> **TASK INSTRUCTIONS**: Below are some entries. Copy each line in them that holds "lines".

> **SOURCE DATA**:
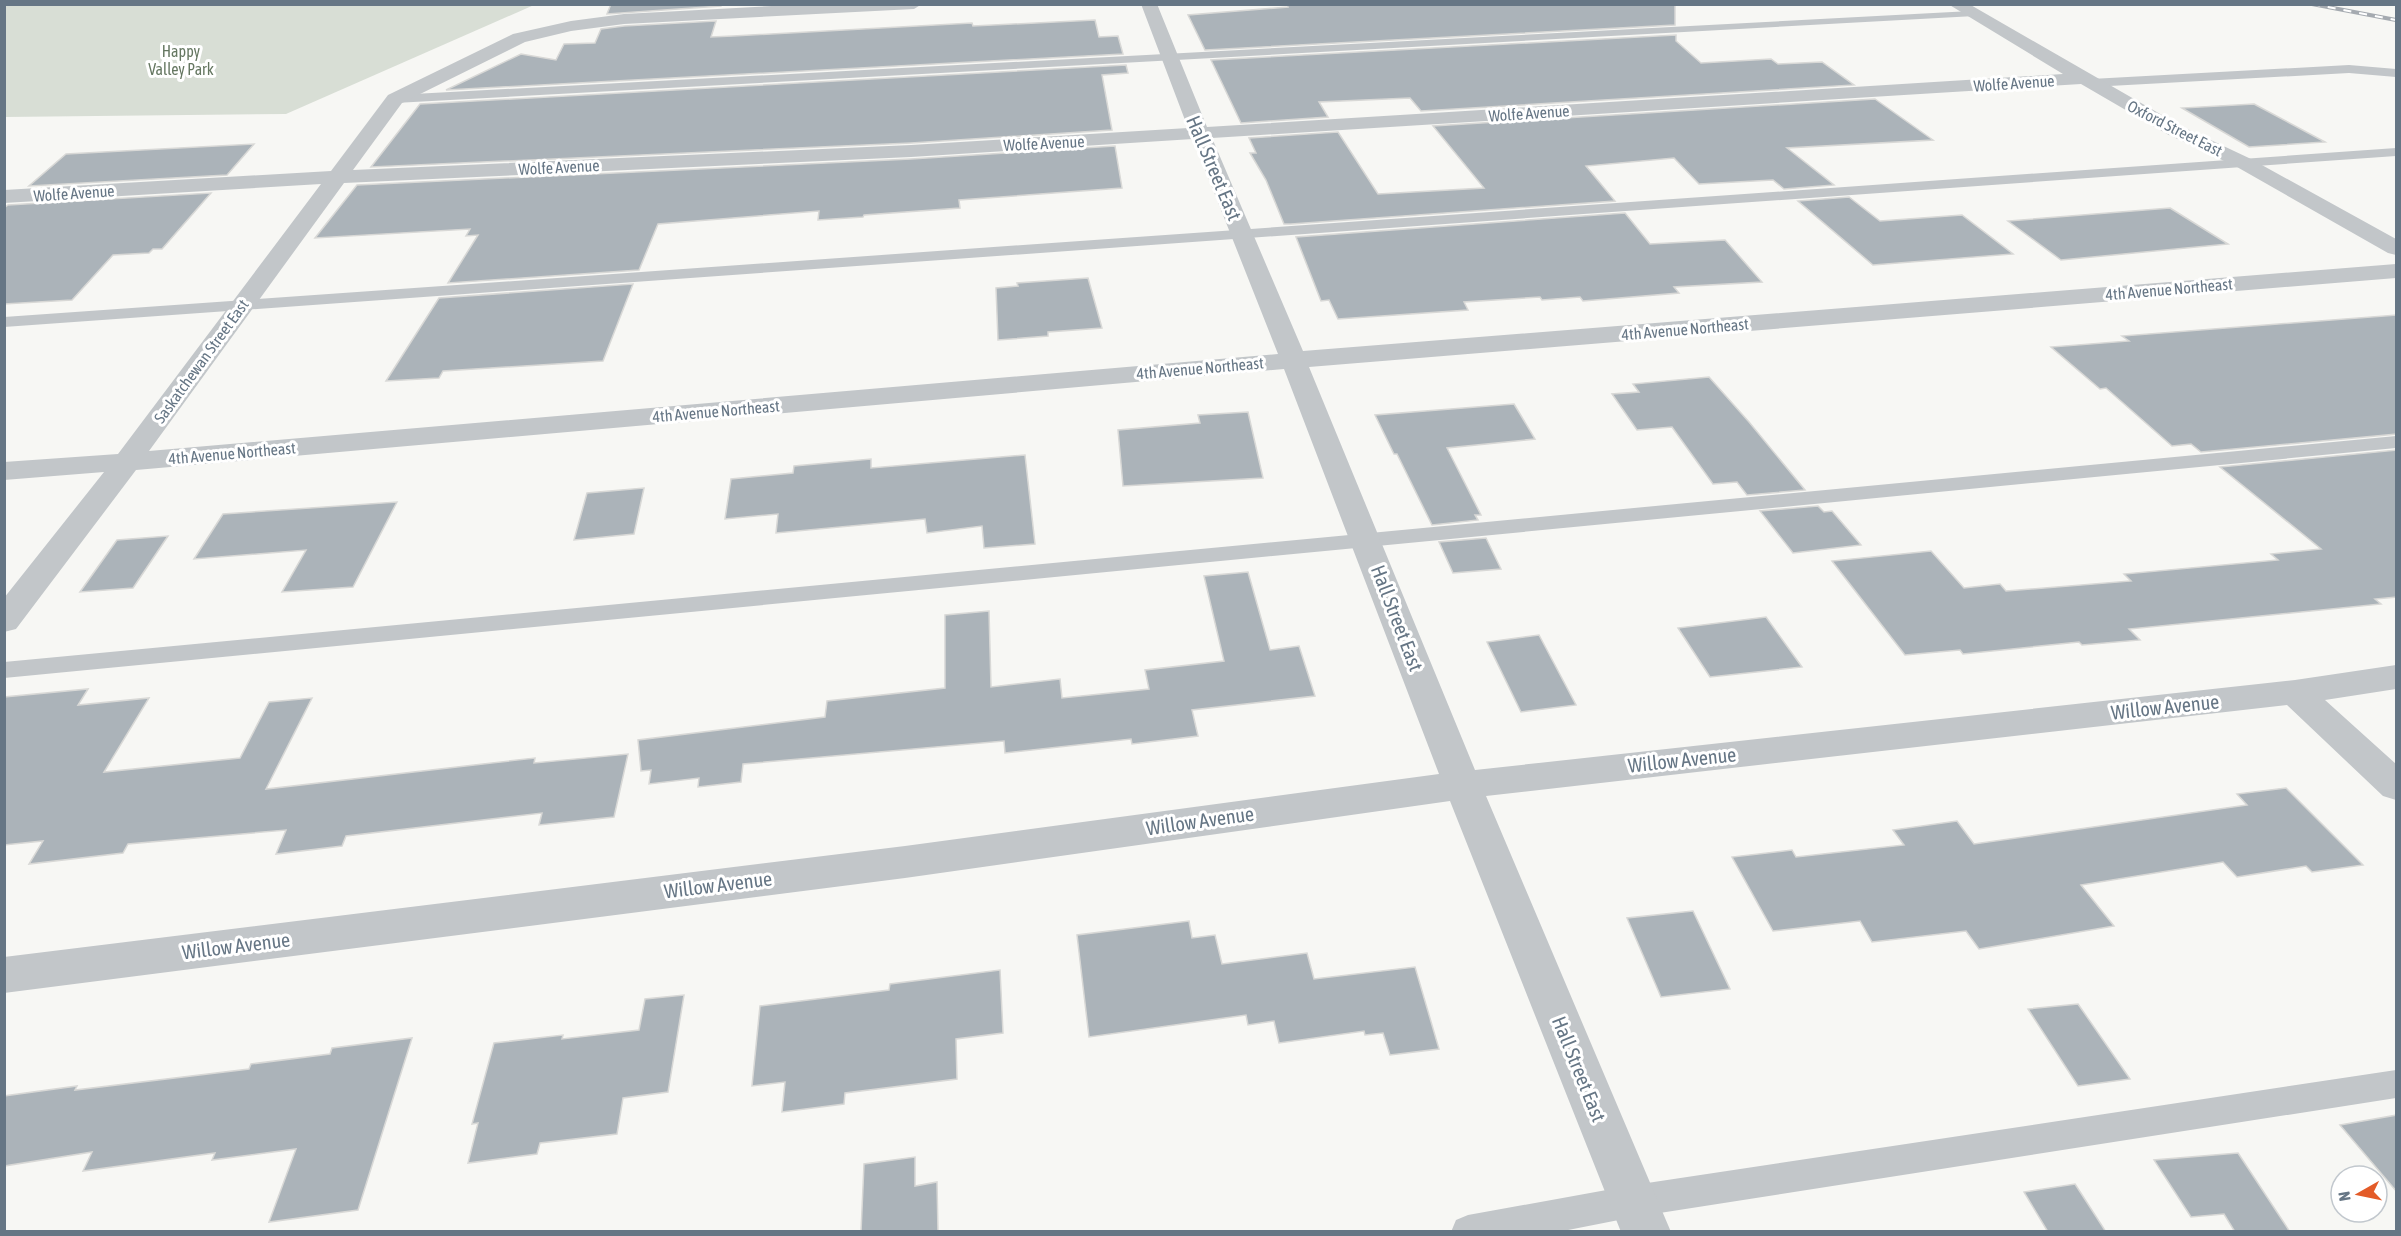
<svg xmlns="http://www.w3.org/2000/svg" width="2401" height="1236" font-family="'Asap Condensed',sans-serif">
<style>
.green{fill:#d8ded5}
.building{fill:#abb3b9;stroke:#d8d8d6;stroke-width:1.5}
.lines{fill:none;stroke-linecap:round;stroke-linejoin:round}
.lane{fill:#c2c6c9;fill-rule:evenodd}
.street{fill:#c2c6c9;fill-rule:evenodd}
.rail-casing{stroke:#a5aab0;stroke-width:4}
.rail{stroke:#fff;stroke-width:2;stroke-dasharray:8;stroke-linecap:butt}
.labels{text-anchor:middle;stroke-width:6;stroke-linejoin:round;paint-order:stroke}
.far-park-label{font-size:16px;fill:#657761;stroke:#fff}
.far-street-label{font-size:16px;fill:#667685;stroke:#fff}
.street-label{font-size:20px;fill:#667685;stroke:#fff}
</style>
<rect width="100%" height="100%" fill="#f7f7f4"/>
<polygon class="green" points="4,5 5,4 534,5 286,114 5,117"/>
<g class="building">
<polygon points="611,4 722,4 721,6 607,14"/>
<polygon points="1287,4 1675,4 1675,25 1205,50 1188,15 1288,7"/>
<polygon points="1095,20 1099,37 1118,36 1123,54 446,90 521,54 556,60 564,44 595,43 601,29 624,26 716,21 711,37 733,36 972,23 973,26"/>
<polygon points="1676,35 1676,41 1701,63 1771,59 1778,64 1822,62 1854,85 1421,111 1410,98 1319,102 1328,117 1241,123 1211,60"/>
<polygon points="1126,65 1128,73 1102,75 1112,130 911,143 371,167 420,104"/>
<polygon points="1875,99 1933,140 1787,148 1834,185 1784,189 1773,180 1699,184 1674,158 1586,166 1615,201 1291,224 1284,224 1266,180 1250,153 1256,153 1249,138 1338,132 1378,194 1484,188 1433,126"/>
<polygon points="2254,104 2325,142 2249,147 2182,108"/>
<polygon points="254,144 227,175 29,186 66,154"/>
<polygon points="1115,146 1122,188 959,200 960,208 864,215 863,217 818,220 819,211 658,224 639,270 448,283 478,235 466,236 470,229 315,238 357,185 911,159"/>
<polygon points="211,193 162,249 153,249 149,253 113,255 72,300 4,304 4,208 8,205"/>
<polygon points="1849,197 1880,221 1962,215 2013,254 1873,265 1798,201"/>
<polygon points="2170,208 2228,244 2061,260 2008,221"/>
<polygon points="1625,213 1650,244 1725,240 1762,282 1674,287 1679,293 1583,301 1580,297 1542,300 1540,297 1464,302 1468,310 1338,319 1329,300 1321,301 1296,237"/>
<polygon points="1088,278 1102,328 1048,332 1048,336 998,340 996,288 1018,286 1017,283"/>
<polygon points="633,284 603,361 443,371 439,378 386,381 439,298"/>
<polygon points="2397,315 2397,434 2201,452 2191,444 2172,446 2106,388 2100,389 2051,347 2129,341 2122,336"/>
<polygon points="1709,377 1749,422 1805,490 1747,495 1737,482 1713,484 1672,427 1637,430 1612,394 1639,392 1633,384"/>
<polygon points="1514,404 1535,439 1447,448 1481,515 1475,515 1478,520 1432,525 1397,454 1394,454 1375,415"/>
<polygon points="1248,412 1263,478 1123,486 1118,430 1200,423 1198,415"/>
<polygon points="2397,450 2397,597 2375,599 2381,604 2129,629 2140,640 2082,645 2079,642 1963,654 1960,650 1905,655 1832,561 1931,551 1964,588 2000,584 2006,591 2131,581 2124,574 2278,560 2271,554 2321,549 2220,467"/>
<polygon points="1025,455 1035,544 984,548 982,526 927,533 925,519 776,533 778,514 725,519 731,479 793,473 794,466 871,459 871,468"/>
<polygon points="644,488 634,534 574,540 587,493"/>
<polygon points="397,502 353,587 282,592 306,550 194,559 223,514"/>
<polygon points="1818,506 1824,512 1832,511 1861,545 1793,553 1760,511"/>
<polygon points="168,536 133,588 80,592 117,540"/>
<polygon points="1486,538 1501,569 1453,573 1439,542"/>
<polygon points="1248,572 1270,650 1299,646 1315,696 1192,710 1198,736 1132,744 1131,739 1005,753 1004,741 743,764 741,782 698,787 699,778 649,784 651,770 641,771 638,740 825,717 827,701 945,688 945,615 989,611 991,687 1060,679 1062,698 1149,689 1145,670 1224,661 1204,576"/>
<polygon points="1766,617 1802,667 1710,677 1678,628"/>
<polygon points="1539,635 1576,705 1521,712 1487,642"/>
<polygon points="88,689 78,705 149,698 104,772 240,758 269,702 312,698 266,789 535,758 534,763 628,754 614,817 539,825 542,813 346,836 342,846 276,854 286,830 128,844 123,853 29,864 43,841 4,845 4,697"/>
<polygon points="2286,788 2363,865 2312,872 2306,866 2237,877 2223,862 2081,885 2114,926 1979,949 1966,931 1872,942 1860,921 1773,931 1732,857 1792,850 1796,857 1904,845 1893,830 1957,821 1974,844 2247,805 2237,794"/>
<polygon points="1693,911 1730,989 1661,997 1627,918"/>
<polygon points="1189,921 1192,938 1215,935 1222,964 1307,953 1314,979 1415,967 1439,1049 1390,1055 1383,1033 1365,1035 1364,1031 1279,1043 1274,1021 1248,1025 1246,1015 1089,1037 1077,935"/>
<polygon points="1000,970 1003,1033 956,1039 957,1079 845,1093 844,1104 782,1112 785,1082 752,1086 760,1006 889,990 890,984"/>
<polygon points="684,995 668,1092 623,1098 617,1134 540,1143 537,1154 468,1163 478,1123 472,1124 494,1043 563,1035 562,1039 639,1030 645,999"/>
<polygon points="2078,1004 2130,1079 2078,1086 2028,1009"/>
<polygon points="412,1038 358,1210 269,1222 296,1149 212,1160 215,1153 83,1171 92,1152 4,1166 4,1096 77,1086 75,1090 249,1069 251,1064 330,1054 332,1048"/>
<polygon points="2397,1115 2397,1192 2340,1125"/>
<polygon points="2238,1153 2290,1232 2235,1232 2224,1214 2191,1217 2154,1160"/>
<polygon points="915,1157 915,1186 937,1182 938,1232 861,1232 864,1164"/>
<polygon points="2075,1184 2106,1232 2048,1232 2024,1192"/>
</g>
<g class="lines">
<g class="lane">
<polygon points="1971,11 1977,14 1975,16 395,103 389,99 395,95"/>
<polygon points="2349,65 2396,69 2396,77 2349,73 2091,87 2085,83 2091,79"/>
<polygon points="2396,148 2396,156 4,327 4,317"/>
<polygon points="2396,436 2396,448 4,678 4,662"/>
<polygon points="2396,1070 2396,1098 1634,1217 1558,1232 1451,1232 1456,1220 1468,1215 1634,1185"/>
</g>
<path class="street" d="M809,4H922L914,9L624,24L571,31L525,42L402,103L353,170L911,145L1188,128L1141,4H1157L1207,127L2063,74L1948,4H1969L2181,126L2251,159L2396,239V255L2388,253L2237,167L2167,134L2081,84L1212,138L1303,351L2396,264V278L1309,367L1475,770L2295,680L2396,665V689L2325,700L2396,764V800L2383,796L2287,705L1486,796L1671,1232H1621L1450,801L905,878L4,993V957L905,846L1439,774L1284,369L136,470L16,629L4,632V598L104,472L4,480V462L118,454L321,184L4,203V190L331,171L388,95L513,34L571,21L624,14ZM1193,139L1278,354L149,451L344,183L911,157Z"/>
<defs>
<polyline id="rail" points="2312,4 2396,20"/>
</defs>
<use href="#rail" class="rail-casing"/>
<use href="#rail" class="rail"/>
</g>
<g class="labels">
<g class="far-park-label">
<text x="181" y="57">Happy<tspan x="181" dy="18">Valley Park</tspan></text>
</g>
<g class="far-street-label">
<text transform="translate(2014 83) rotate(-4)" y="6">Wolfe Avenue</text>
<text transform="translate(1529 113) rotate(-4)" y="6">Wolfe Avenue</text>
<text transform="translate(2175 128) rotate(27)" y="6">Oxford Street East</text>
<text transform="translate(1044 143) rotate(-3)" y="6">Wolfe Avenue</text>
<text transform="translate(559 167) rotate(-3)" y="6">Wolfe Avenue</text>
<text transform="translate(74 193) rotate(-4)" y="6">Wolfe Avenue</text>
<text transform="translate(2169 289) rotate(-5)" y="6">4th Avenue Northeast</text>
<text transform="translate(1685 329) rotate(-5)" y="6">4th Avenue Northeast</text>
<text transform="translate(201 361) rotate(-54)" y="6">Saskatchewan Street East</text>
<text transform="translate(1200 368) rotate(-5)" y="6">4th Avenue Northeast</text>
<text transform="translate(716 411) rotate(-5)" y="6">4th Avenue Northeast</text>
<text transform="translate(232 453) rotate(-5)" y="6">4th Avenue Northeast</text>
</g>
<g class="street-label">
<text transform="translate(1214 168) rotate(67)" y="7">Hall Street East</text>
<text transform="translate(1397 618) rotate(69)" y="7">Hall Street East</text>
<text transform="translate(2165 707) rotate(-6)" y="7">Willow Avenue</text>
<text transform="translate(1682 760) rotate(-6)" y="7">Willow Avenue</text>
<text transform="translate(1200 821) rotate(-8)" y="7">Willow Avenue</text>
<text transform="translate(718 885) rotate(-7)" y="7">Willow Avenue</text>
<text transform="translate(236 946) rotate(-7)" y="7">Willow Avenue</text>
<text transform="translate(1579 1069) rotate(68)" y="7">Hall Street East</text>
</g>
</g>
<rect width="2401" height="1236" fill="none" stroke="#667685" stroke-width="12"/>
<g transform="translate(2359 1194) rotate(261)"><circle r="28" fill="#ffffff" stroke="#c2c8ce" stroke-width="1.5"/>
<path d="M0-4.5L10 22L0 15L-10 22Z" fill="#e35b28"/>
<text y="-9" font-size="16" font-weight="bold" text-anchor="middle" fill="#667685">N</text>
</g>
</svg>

> **WRITTEN RESPONSE**:
.lines{fill:none;stroke-linecap:round;stroke-linejoin:round}
<g class="lines">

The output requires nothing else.